(Given data begins)

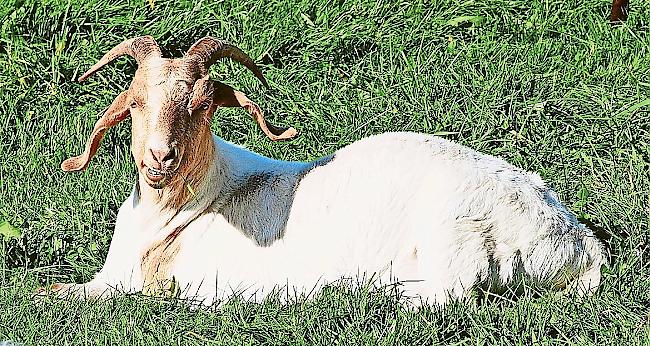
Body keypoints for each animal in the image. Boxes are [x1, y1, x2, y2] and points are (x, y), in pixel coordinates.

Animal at [41, 35, 608, 306]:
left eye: (203, 105)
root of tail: (578, 244)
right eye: (135, 102)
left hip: (456, 233)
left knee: (448, 297)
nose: (160, 158)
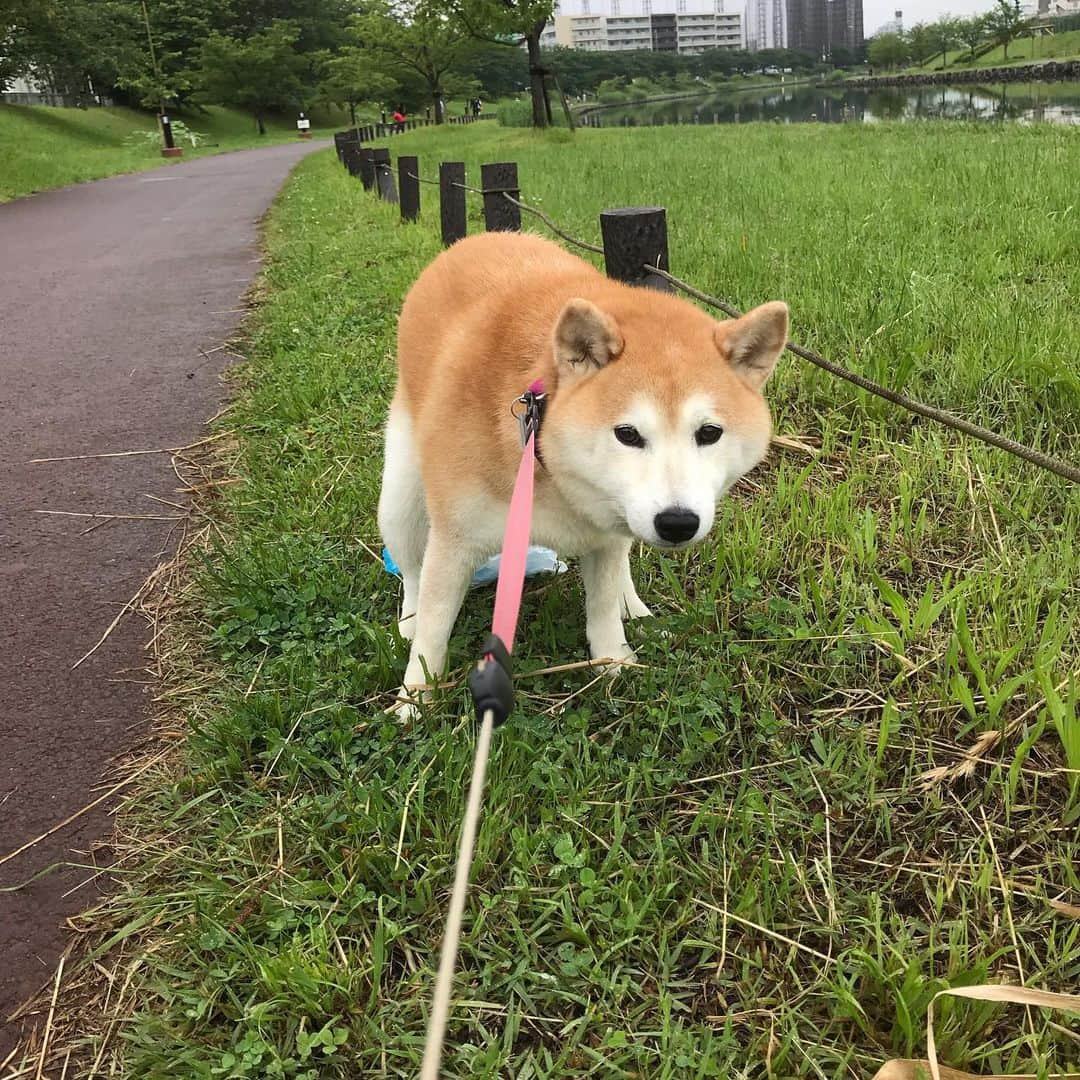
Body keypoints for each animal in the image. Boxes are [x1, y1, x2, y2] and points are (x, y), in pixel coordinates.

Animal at [380, 232, 786, 712]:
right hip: (401, 499)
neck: (544, 459)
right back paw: (407, 621)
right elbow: (434, 629)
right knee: (412, 571)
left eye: (709, 433)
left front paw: (614, 663)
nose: (677, 522)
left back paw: (633, 605)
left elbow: (604, 608)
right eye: (627, 434)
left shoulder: (607, 534)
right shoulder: (454, 543)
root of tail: (477, 238)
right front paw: (415, 699)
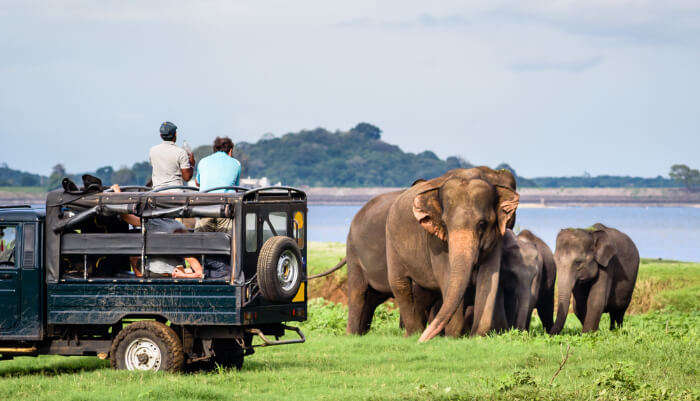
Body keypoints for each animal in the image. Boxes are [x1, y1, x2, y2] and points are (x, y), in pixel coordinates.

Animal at [382, 166, 520, 340]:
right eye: (444, 224)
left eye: (482, 224)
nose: (423, 341)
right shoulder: (435, 242)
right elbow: (447, 278)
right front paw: (453, 337)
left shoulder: (496, 239)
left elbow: (489, 278)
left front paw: (477, 336)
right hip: (391, 242)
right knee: (400, 284)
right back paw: (414, 334)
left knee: (422, 293)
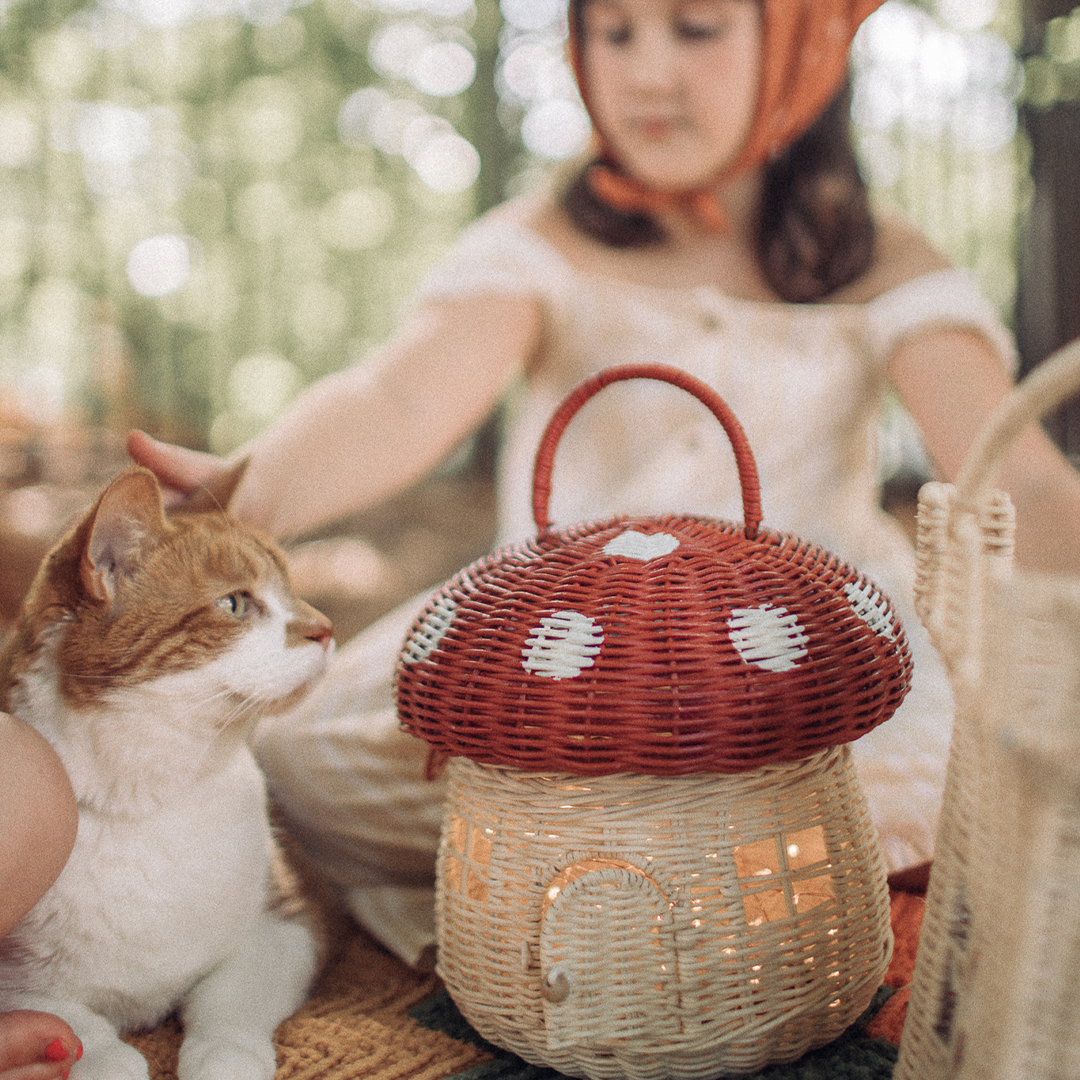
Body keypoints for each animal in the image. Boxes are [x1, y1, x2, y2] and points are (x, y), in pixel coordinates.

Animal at [0, 468, 332, 1080]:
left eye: (292, 588)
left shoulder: (290, 921)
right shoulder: (16, 983)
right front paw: (104, 1060)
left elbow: (228, 999)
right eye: (234, 603)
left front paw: (225, 1057)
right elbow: (70, 1024)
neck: (152, 801)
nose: (326, 628)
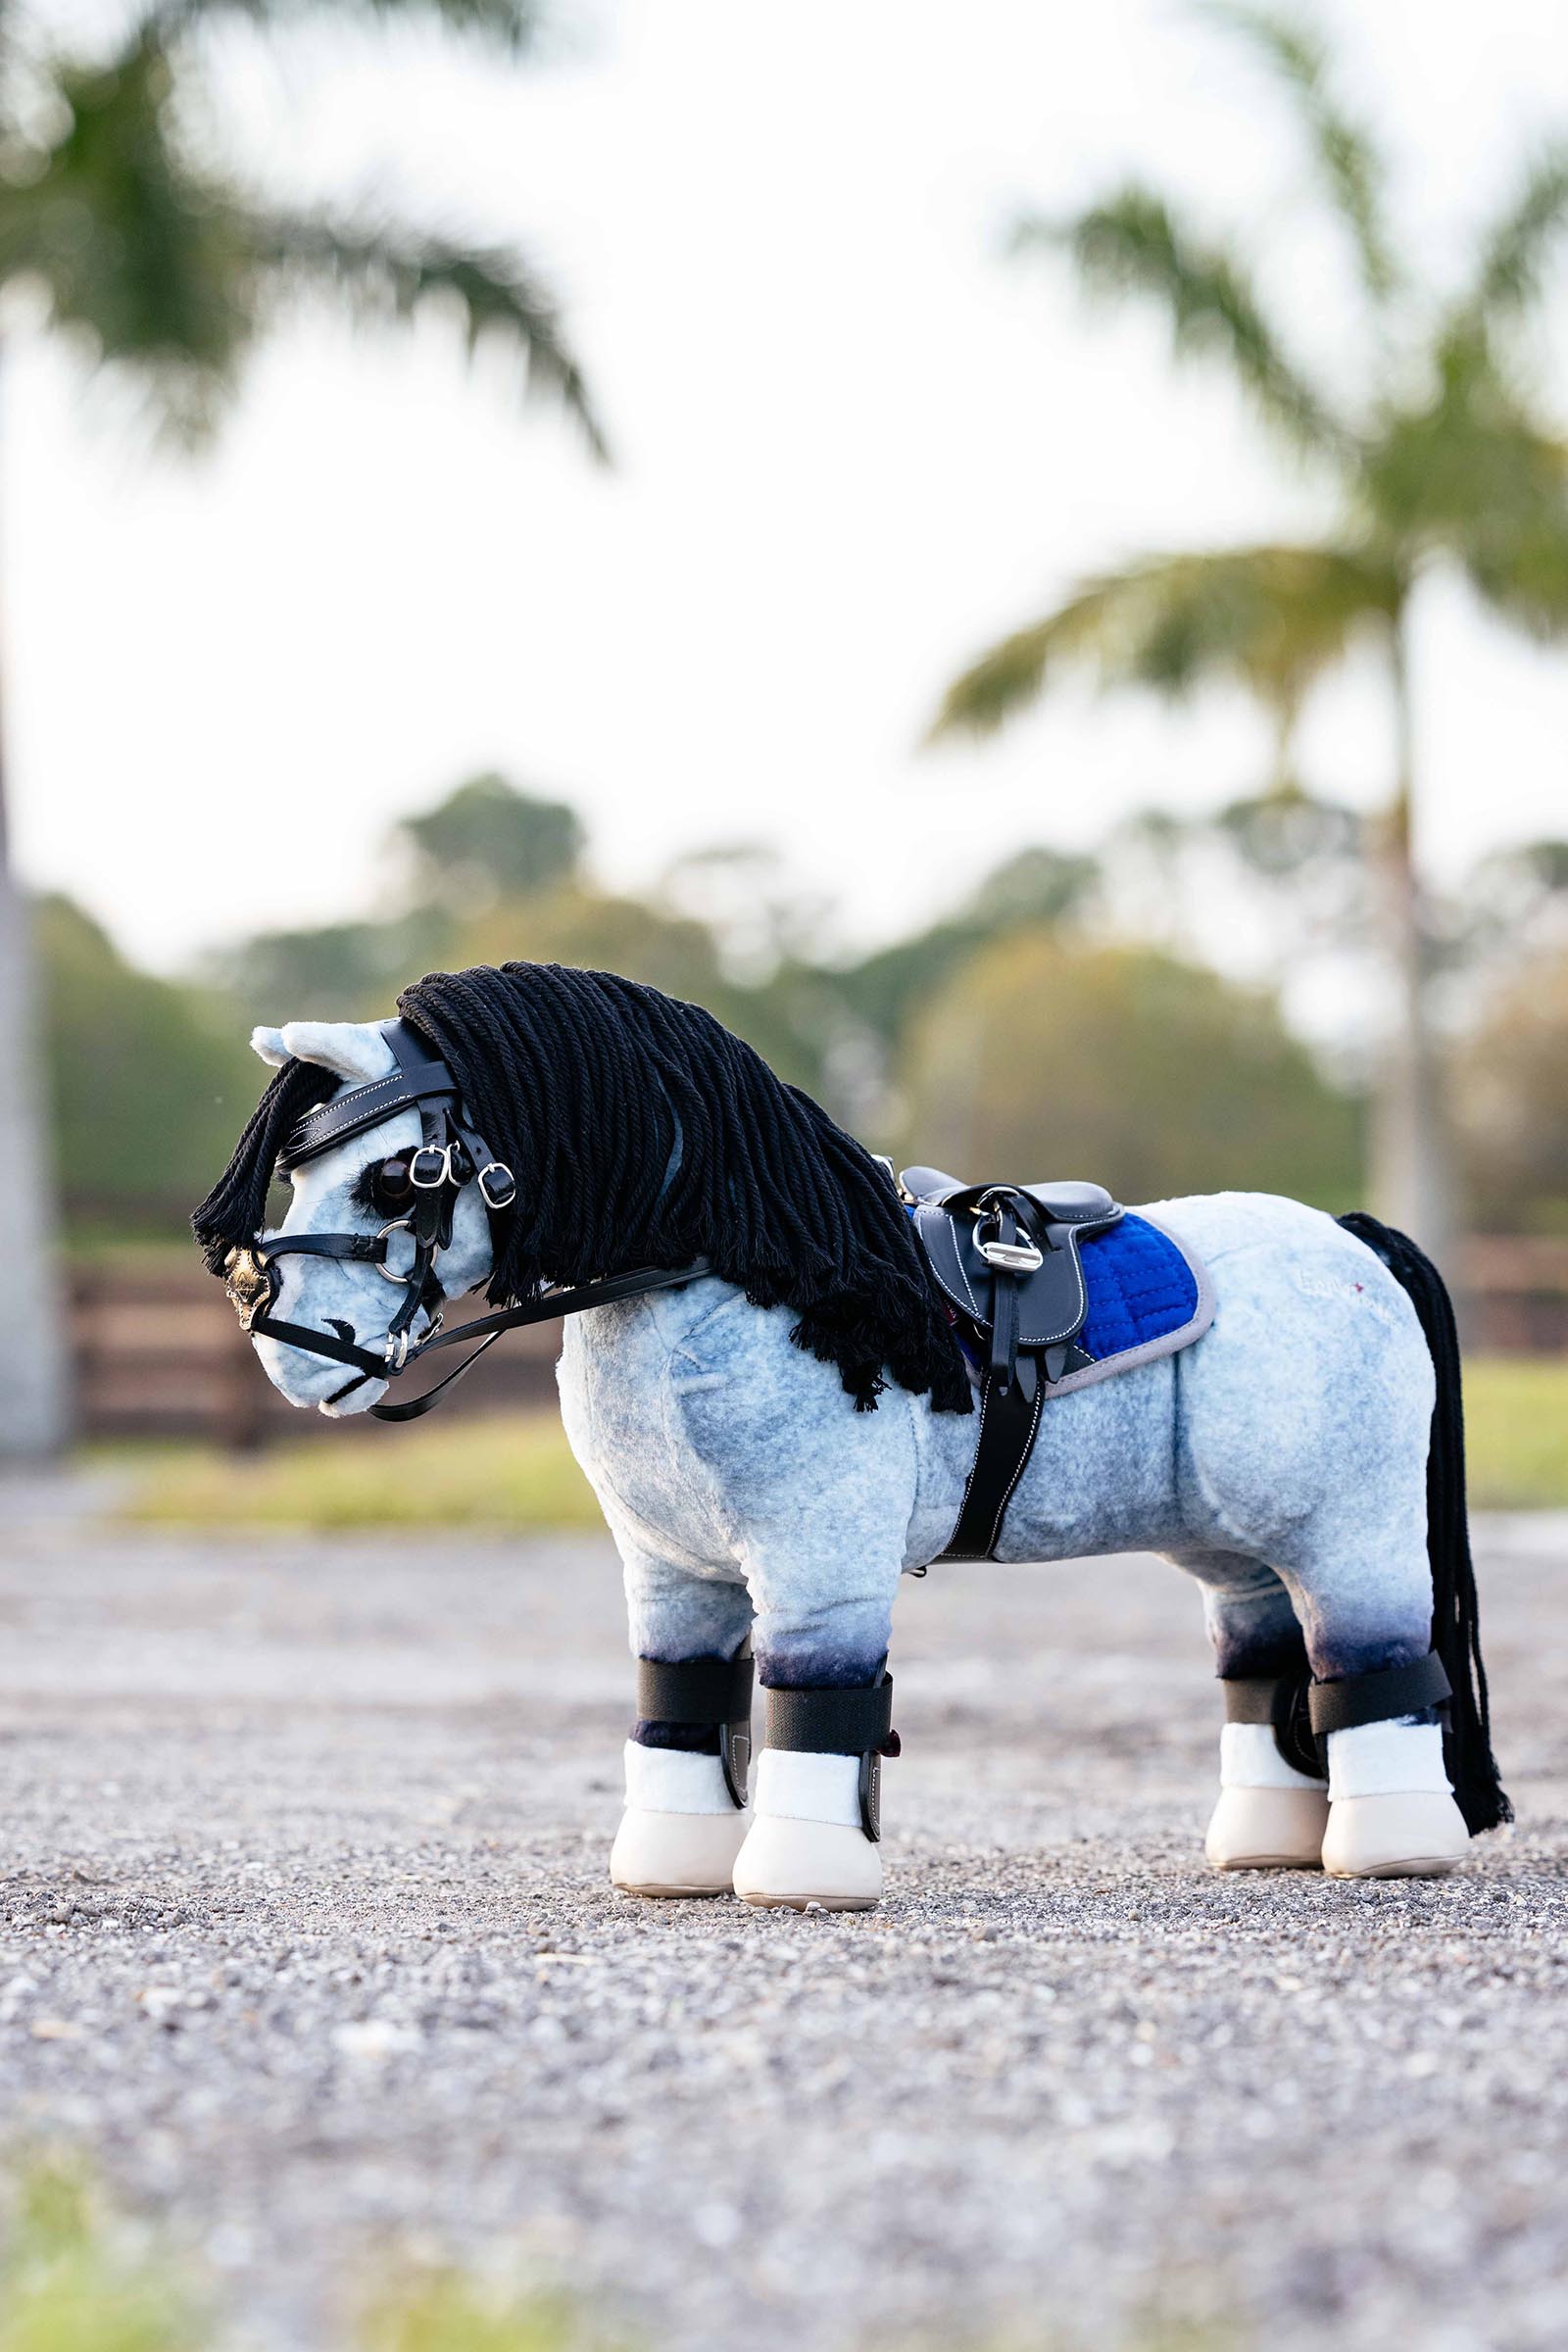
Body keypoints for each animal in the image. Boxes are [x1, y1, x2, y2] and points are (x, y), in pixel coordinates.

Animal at [193, 961, 1508, 1913]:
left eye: (395, 1178)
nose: (288, 1346)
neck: (742, 1270)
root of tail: (1348, 1238)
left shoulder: (817, 1560)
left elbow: (809, 1702)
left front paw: (800, 1881)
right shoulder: (670, 1571)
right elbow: (680, 1701)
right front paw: (673, 1869)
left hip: (1349, 1529)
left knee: (1372, 1664)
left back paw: (1389, 1848)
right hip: (1235, 1547)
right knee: (1265, 1662)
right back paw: (1266, 1847)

(Given data ends)

§ Exercise objective: Word for word, write out the lines above running from the one with "right back paw: (414, 334)" up to and including the one with "right elbow: (680, 1701)". Drop any picture.

§ Solved exercise:
right back paw: (414, 334)
left knee: (422, 293)
Body keypoints for each animal in the image. Boxes are [x1, y1, x2, y2] and points are (x, y), in pixel coordinates.

Animal at [0, 468, 332, 1080]:
left eye: (292, 588)
left shoulder: (290, 921)
right shoulder: (16, 983)
right front paw: (104, 1060)
left elbow: (228, 999)
right eye: (234, 603)
left front paw: (225, 1057)
right elbow: (70, 1024)
neck: (152, 801)
nose: (326, 628)
Body keypoints for each animal in the image. Boxes are [x1, y1, x2, y2] and points are (x, y), in pixel coordinates.

Animal at [193, 961, 1508, 1913]:
left eye: (395, 1178)
nose: (288, 1346)
neck: (742, 1270)
root of tail: (1348, 1238)
left shoulder: (817, 1560)
left elbow: (809, 1702)
left front paw: (800, 1881)
right shoulder: (670, 1571)
right elbow: (680, 1701)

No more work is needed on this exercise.